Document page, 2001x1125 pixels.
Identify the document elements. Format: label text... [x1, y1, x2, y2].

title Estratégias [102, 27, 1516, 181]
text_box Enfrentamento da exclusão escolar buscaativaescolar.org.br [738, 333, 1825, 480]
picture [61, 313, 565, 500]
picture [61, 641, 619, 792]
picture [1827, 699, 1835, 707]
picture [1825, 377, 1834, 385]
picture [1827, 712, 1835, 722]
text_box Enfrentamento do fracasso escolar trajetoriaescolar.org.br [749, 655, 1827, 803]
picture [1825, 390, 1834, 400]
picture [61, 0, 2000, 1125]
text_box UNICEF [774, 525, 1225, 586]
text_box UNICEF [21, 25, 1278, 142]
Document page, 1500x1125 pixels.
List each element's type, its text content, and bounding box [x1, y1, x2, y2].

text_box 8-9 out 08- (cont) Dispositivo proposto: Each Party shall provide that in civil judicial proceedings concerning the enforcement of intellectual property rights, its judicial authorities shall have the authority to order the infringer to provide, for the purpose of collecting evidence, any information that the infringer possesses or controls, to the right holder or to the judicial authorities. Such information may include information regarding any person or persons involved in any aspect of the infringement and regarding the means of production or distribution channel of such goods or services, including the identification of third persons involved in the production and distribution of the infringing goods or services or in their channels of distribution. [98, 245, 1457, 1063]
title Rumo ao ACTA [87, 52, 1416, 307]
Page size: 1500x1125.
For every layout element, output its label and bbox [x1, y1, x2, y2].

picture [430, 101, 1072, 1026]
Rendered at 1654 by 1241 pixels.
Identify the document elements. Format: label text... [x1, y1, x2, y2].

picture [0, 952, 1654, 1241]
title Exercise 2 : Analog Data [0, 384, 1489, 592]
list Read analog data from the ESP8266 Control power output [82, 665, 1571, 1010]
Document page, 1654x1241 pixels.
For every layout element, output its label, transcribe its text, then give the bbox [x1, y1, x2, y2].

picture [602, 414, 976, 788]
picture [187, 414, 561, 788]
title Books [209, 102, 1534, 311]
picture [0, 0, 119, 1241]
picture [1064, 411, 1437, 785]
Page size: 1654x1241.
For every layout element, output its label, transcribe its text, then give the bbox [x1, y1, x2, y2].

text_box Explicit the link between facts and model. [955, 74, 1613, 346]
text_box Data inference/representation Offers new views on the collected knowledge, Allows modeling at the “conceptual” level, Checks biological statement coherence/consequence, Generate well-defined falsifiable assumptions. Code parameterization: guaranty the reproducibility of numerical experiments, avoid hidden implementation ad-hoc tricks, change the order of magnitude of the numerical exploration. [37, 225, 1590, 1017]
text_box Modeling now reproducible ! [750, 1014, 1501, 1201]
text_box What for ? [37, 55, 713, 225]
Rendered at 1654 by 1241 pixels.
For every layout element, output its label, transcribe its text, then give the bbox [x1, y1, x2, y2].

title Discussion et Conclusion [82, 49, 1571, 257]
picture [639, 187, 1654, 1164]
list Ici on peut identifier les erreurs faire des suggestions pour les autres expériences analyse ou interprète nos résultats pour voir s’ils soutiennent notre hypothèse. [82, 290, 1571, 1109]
--*--
Directions for this task:
Output every line of the rows above as a JSON list of strings, one string per line, with blank lines omitted.

Full output:
[
  "Document page, 2001x1125 pixels.",
  "Identify the document elements. Format: label text... [x1, y1, x2, y2].",
  "title Estratégias [102, 27, 1516, 181]",
  "text_box Enfrentamento da exclusão escolar buscaativaescolar.org.br [738, 333, 1825, 480]",
  "picture [61, 313, 565, 500]",
  "picture [61, 641, 619, 792]",
  "picture [1827, 699, 1835, 707]",
  "picture [1825, 377, 1834, 385]",
  "picture [1827, 712, 1835, 722]",
  "text_box Enfrentamento do fracasso escolar trajetoriaescolar.org.br [749, 655, 1827, 803]",
  "picture [1825, 390, 1834, 400]",
  "picture [61, 0, 2000, 1125]",
  "text_box UNICEF [774, 525, 1225, 586]",
  "text_box UNICEF [21, 25, 1278, 142]",
  "Document page, 1500x1125 pixels.",
  "List each element's type, its text content, and bounding box [x1, y1, x2, y2].",
  "text_box 8-9 out 08- (cont) Dispositivo proposto: Each Party shall provide that in civil judicial proceedings concerning the enforcement of intellectual property rights, its judicial authorities shall have the authority to order the infringer to provide, for the purpose of collecting evidence, any information that the infringer possesses or controls, to the right holder or to the judicial authorities. Such information may include information regarding any person or persons involved in any aspect of the infringement and regarding the means of production or distribution channel of such goods or services, including the identification of third persons involved in the production and distribution of the infringing goods or services or in their channels of distribution. [98, 245, 1457, 1063]",
  "title Rumo ao ACTA [87, 52, 1416, 307]",
  "Page size: 1500x1125.",
  "For every layout element, output its label and bbox [x1, y1, x2, y2].",
  "picture [430, 101, 1072, 1026]",
  "Rendered at 1654 by 1241 pixels.",
  "Identify the document elements. Format: label text... [x1, y1, x2, y2].",
  "picture [0, 952, 1654, 1241]",
  "title Exercise 2 : Analog Data [0, 384, 1489, 592]",
  "list Read analog data from the ESP8266 Control power output [82, 665, 1571, 1010]",
  "Document page, 1654x1241 pixels.",
  "For every layout element, output its label, transcribe its text, then give the bbox [x1, y1, x2, y2].",
  "picture [602, 414, 976, 788]",
  "picture [187, 414, 561, 788]",
  "title Books [209, 102, 1534, 311]",
  "picture [0, 0, 119, 1241]",
  "picture [1064, 411, 1437, 785]",
  "Page size: 1654x1241.",
  "For every layout element, output its label, transcribe its text, then give the bbox [x1, y1, x2, y2].",
  "text_box Explicit the link between facts and model. [955, 74, 1613, 346]",
  "text_box Data inference/representation Offers new views on the collected knowledge, Allows modeling at the “conceptual” level, Checks biological statement coherence/consequence, Generate well-defined falsifiable assumptions. Code parameterization: guaranty the reproducibility of numerical experiments, avoid hidden implementation ad-hoc tricks, change the order of magnitude of the numerical exploration. [37, 225, 1590, 1017]",
  "text_box Modeling now reproducible ! [750, 1014, 1501, 1201]",
  "text_box What for ? [37, 55, 713, 225]",
  "Rendered at 1654 by 1241 pixels.",
  "For every layout element, output its label, transcribe its text, then give the bbox [x1, y1, x2, y2].",
  "title Discussion et Conclusion [82, 49, 1571, 257]",
  "picture [639, 187, 1654, 1164]",
  "list Ici on peut identifier les erreurs faire des suggestions pour les autres expériences analyse ou interprète nos résultats pour voir s’ils soutiennent notre hypothèse. [82, 290, 1571, 1109]"
]